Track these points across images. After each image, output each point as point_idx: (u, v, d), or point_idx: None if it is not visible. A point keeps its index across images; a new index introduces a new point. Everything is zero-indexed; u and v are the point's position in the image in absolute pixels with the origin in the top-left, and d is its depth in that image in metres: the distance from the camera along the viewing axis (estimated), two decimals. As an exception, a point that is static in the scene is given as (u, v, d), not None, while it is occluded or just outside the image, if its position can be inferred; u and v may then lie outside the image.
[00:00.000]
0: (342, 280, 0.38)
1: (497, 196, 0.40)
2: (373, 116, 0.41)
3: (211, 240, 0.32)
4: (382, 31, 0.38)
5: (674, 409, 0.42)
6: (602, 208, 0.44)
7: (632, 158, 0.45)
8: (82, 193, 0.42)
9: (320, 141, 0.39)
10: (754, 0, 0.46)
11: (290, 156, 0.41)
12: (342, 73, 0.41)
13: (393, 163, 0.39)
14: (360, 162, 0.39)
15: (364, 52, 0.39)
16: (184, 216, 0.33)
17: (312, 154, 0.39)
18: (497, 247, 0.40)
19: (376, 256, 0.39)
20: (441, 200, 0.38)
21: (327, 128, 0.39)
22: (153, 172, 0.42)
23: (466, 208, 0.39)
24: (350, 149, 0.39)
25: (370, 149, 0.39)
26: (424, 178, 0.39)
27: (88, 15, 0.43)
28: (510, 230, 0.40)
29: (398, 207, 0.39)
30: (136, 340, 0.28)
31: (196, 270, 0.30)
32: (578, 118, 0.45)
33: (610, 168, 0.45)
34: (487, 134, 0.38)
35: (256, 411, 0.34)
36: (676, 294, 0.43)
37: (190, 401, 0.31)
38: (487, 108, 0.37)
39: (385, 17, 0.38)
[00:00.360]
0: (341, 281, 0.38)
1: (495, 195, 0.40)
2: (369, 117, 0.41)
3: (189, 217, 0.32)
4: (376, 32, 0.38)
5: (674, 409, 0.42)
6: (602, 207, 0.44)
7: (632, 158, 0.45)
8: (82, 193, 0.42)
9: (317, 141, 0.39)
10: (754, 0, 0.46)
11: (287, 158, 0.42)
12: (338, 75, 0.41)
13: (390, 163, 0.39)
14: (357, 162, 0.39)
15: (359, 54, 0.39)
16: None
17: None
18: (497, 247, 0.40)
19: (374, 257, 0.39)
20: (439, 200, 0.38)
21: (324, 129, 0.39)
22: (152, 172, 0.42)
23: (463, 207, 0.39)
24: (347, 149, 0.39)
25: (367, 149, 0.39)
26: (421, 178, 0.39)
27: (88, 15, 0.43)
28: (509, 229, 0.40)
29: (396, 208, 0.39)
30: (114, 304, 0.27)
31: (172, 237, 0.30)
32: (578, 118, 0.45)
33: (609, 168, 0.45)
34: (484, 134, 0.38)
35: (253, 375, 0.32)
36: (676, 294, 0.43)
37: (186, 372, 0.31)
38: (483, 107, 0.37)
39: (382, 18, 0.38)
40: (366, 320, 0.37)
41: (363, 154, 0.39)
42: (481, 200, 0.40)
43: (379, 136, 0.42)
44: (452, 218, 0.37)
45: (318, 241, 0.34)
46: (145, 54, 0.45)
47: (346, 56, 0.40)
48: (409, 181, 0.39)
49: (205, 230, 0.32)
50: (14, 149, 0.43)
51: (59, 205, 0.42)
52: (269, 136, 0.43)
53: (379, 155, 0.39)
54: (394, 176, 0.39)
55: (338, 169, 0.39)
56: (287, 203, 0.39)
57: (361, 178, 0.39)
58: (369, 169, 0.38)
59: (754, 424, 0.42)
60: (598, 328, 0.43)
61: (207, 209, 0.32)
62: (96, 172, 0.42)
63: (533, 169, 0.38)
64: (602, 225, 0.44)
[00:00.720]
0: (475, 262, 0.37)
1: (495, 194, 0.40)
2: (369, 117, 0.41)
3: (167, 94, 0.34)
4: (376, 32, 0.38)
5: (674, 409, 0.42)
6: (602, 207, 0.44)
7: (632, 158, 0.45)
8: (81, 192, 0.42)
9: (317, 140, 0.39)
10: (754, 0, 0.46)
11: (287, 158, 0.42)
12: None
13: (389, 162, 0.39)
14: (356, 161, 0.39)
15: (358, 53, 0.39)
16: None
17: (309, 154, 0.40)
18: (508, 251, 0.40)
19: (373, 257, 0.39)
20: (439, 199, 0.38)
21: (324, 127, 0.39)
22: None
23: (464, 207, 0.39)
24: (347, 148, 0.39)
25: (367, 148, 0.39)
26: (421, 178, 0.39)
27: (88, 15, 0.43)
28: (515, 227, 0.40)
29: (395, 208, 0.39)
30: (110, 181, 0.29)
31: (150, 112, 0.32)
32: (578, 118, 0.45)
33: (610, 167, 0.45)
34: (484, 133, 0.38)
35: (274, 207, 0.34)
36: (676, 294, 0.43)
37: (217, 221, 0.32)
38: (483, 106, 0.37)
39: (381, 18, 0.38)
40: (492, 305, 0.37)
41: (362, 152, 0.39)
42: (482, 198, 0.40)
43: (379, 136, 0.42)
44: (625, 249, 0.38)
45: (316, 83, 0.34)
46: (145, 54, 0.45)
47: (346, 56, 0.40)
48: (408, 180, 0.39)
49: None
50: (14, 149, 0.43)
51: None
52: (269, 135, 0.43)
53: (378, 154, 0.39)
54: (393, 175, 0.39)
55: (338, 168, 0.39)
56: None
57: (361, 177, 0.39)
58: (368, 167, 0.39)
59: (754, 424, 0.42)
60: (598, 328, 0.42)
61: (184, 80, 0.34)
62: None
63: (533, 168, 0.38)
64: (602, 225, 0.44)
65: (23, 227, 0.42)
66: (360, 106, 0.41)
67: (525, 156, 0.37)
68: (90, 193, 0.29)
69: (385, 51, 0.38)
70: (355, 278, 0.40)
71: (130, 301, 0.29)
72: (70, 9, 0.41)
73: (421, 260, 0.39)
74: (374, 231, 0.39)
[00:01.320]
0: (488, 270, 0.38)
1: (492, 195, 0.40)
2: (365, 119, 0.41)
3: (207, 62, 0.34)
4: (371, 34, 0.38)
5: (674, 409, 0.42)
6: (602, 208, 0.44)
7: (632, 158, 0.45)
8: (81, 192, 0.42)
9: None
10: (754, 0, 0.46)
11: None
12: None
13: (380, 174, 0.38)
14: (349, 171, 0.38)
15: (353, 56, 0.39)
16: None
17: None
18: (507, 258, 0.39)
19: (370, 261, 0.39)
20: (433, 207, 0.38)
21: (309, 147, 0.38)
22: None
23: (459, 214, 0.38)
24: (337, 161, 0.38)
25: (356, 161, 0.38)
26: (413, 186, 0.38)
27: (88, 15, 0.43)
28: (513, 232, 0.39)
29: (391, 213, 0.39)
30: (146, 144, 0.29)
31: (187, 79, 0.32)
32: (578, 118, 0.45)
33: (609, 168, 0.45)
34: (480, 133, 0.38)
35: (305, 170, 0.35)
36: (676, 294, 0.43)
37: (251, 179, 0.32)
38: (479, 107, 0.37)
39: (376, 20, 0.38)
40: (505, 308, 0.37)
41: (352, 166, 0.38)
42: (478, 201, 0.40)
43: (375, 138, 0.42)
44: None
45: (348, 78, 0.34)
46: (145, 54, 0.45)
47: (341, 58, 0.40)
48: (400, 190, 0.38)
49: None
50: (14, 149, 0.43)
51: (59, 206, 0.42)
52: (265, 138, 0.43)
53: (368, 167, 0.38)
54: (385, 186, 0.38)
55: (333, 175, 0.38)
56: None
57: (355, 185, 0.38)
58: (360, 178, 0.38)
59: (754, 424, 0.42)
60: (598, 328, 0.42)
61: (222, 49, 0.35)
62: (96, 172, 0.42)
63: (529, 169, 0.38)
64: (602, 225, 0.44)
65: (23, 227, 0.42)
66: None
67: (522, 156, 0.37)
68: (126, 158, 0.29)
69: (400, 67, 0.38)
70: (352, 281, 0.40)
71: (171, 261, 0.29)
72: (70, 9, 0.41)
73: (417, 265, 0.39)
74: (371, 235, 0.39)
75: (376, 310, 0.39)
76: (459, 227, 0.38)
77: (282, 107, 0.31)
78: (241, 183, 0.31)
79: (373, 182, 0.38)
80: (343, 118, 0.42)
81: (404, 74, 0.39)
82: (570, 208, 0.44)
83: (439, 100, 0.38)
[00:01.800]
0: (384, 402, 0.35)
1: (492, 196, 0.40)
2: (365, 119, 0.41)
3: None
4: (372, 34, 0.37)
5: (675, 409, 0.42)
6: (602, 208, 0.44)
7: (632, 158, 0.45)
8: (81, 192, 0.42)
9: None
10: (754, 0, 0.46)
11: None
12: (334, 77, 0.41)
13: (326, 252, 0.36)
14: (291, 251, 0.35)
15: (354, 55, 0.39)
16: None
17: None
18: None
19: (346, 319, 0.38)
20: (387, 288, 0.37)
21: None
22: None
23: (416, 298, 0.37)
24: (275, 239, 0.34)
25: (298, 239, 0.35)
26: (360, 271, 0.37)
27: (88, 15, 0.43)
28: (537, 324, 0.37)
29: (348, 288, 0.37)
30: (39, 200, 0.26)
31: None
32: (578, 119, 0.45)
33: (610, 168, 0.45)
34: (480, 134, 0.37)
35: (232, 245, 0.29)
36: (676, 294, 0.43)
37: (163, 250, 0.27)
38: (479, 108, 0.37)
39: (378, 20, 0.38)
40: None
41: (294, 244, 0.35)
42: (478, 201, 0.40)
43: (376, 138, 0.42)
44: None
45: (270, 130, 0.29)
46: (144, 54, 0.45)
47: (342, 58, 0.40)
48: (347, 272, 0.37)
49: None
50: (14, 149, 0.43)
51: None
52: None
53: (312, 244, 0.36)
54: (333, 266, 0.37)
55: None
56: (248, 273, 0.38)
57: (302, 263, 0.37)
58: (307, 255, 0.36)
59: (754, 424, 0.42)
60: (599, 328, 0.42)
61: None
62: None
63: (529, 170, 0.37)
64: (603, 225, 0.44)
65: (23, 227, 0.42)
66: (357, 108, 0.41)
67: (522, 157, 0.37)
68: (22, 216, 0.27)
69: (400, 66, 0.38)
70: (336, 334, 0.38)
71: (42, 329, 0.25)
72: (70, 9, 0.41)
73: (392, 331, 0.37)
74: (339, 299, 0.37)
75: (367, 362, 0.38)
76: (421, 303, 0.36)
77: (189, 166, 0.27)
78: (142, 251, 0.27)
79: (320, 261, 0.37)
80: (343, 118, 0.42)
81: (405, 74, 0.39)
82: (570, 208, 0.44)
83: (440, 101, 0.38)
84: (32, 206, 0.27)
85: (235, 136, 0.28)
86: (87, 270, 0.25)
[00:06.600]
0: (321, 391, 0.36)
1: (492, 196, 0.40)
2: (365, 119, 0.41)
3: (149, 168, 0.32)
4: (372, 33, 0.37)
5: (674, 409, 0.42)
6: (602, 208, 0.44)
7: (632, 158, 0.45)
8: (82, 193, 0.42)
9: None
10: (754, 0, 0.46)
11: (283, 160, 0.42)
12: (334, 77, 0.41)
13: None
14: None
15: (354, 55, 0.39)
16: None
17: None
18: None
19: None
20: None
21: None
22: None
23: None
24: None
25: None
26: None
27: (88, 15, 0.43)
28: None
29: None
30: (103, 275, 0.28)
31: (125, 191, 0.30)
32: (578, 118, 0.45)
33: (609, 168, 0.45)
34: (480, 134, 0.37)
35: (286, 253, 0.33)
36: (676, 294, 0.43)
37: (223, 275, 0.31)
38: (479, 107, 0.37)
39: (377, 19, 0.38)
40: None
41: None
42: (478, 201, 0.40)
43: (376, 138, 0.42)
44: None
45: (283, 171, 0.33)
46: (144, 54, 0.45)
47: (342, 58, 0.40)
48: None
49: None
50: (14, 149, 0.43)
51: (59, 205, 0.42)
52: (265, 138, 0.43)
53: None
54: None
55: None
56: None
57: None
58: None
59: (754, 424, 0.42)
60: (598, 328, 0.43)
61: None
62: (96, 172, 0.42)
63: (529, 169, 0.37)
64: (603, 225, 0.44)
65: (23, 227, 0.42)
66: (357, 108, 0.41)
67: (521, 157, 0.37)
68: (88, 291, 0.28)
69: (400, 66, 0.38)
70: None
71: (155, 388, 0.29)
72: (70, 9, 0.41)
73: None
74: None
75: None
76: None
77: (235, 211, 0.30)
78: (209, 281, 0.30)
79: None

···

* Exercise objective
Starting with the line that holds "25: (370, 149, 0.39)" and ending with the line that holds "39: (385, 17, 0.38)", retype every line in the data above exactly, and nothing else.

* Expected answer
25: (370, 149, 0.39)
26: (424, 178, 0.39)
27: (88, 15, 0.43)
28: (510, 230, 0.40)
29: (398, 207, 0.39)
30: (136, 340, 0.28)
31: (196, 270, 0.30)
32: (578, 118, 0.45)
33: (610, 168, 0.45)
34: (487, 134, 0.38)
35: (256, 411, 0.34)
36: (676, 294, 0.43)
37: (190, 401, 0.31)
38: (487, 108, 0.37)
39: (385, 17, 0.38)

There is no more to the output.